[Saved data entries]
================================

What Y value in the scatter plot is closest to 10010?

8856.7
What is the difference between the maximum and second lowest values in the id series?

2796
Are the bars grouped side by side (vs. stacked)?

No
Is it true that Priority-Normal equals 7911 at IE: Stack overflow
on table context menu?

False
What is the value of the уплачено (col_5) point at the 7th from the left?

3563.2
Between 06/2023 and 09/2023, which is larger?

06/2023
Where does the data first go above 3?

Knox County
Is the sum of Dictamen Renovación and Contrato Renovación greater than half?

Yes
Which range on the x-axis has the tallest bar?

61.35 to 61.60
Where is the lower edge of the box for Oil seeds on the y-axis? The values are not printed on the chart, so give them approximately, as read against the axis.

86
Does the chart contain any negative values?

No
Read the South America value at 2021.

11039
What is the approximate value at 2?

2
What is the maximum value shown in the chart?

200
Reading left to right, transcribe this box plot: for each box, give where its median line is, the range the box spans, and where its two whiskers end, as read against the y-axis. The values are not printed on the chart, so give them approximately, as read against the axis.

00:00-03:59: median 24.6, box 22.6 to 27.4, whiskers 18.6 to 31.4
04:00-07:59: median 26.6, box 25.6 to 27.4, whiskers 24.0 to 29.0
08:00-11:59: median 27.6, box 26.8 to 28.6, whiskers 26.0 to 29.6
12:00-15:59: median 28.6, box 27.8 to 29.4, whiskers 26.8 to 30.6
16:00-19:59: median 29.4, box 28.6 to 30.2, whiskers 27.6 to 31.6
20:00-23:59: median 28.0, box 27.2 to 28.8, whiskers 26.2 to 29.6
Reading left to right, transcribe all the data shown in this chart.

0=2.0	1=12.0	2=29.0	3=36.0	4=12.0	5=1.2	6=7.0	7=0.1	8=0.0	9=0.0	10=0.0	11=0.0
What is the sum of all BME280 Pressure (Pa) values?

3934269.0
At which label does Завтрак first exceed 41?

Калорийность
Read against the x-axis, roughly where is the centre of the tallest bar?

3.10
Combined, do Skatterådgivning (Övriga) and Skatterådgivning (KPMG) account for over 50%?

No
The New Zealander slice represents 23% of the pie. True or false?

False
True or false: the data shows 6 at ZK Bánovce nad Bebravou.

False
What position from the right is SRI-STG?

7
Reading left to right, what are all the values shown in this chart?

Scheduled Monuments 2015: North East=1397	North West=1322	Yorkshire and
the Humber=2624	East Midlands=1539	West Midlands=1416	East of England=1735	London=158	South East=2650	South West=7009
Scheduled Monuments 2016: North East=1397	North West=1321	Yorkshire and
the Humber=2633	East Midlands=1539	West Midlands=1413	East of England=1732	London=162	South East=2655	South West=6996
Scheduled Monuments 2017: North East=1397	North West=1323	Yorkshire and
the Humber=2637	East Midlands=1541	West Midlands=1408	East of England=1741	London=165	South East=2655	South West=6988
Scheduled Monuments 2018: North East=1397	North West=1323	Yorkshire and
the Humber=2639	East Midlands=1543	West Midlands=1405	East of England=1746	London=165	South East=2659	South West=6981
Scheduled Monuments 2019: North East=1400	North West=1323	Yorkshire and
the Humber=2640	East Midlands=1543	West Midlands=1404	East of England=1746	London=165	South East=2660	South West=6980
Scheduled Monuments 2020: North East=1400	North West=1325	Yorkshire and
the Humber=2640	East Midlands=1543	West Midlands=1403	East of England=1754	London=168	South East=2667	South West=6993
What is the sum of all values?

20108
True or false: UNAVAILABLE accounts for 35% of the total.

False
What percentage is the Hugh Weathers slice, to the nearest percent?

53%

================================

Reproduce all of the records above word for word, keeping every line and its order unchanged.

ANSWER »
What Y value in the scatter plot is closest to 10010?

8856.7
What is the difference between the maximum and second lowest values in the id series?

2796
Are the bars grouped side by side (vs. stacked)?

No
Is it true that Priority-Normal equals 7911 at IE: Stack overflow
on table context menu?

False
What is the value of the уплачено (col_5) point at the 7th from the left?

3563.2
Between 06/2023 and 09/2023, which is larger?

06/2023
Where does the data first go above 3?

Knox County
Is the sum of Dictamen Renovación and Contrato Renovación greater than half?

Yes
Which range on the x-axis has the tallest bar?

61.35 to 61.60
Where is the lower edge of the box for Oil seeds on the y-axis? The values are not printed on the chart, so give them approximately, as read against the axis.

86
Does the chart contain any negative values?

No
Read the South America value at 2021.

11039
What is the approximate value at 2?

2
What is the maximum value shown in the chart?

200
Reading left to right, transcribe this box plot: for each box, give where its median line is, the range the box spans, and where its two whiskers end, as read against the y-axis. The values are not printed on the chart, so give them approximately, as read against the axis.

00:00-03:59: median 24.6, box 22.6 to 27.4, whiskers 18.6 to 31.4
04:00-07:59: median 26.6, box 25.6 to 27.4, whiskers 24.0 to 29.0
08:00-11:59: median 27.6, box 26.8 to 28.6, whiskers 26.0 to 29.6
12:00-15:59: median 28.6, box 27.8 to 29.4, whiskers 26.8 to 30.6
16:00-19:59: median 29.4, box 28.6 to 30.2, whiskers 27.6 to 31.6
20:00-23:59: median 28.0, box 27.2 to 28.8, whiskers 26.2 to 29.6
Reading left to right, transcribe all the data shown in this chart.

0=2.0	1=12.0	2=29.0	3=36.0	4=12.0	5=1.2	6=7.0	7=0.1	8=0.0	9=0.0	10=0.0	11=0.0
What is the sum of all BME280 Pressure (Pa) values?

3934269.0
At which label does Завтрак first exceed 41?

Калорийность
Read against the x-axis, roughly where is the centre of the tallest bar?

3.10
Combined, do Skatterådgivning (Övriga) and Skatterådgivning (KPMG) account for over 50%?

No
The New Zealander slice represents 23% of the pie. True or false?

False
True or false: the data shows 6 at ZK Bánovce nad Bebravou.

False
What position from the right is SRI-STG?

7
Reading left to right, what are all the values shown in this chart?

Scheduled Monuments 2015: North East=1397	North West=1322	Yorkshire and
the Humber=2624	East Midlands=1539	West Midlands=1416	East of England=1735	London=158	South East=2650	South West=7009
Scheduled Monuments 2016: North East=1397	North West=1321	Yorkshire and
the Humber=2633	East Midlands=1539	West Midlands=1413	East of England=1732	London=162	South East=2655	South West=6996
Scheduled Monuments 2017: North East=1397	North West=1323	Yorkshire and
the Humber=2637	East Midlands=1541	West Midlands=1408	East of England=1741	London=165	South East=2655	South West=6988
Scheduled Monuments 2018: North East=1397	North West=1323	Yorkshire and
the Humber=2639	East Midlands=1543	West Midlands=1405	East of England=1746	London=165	South East=2659	South West=6981
Scheduled Monuments 2019: North East=1400	North West=1323	Yorkshire and
the Humber=2640	East Midlands=1543	West Midlands=1404	East of England=1746	London=165	South East=2660	South West=6980
Scheduled Monuments 2020: North East=1400	North West=1325	Yorkshire and
the Humber=2640	East Midlands=1543	West Midlands=1403	East of England=1754	London=168	South East=2667	South West=6993
What is the sum of all values?

20108
True or false: UNAVAILABLE accounts for 35% of the total.

False
What percentage is the Hugh Weathers slice, to the nearest percent?

53%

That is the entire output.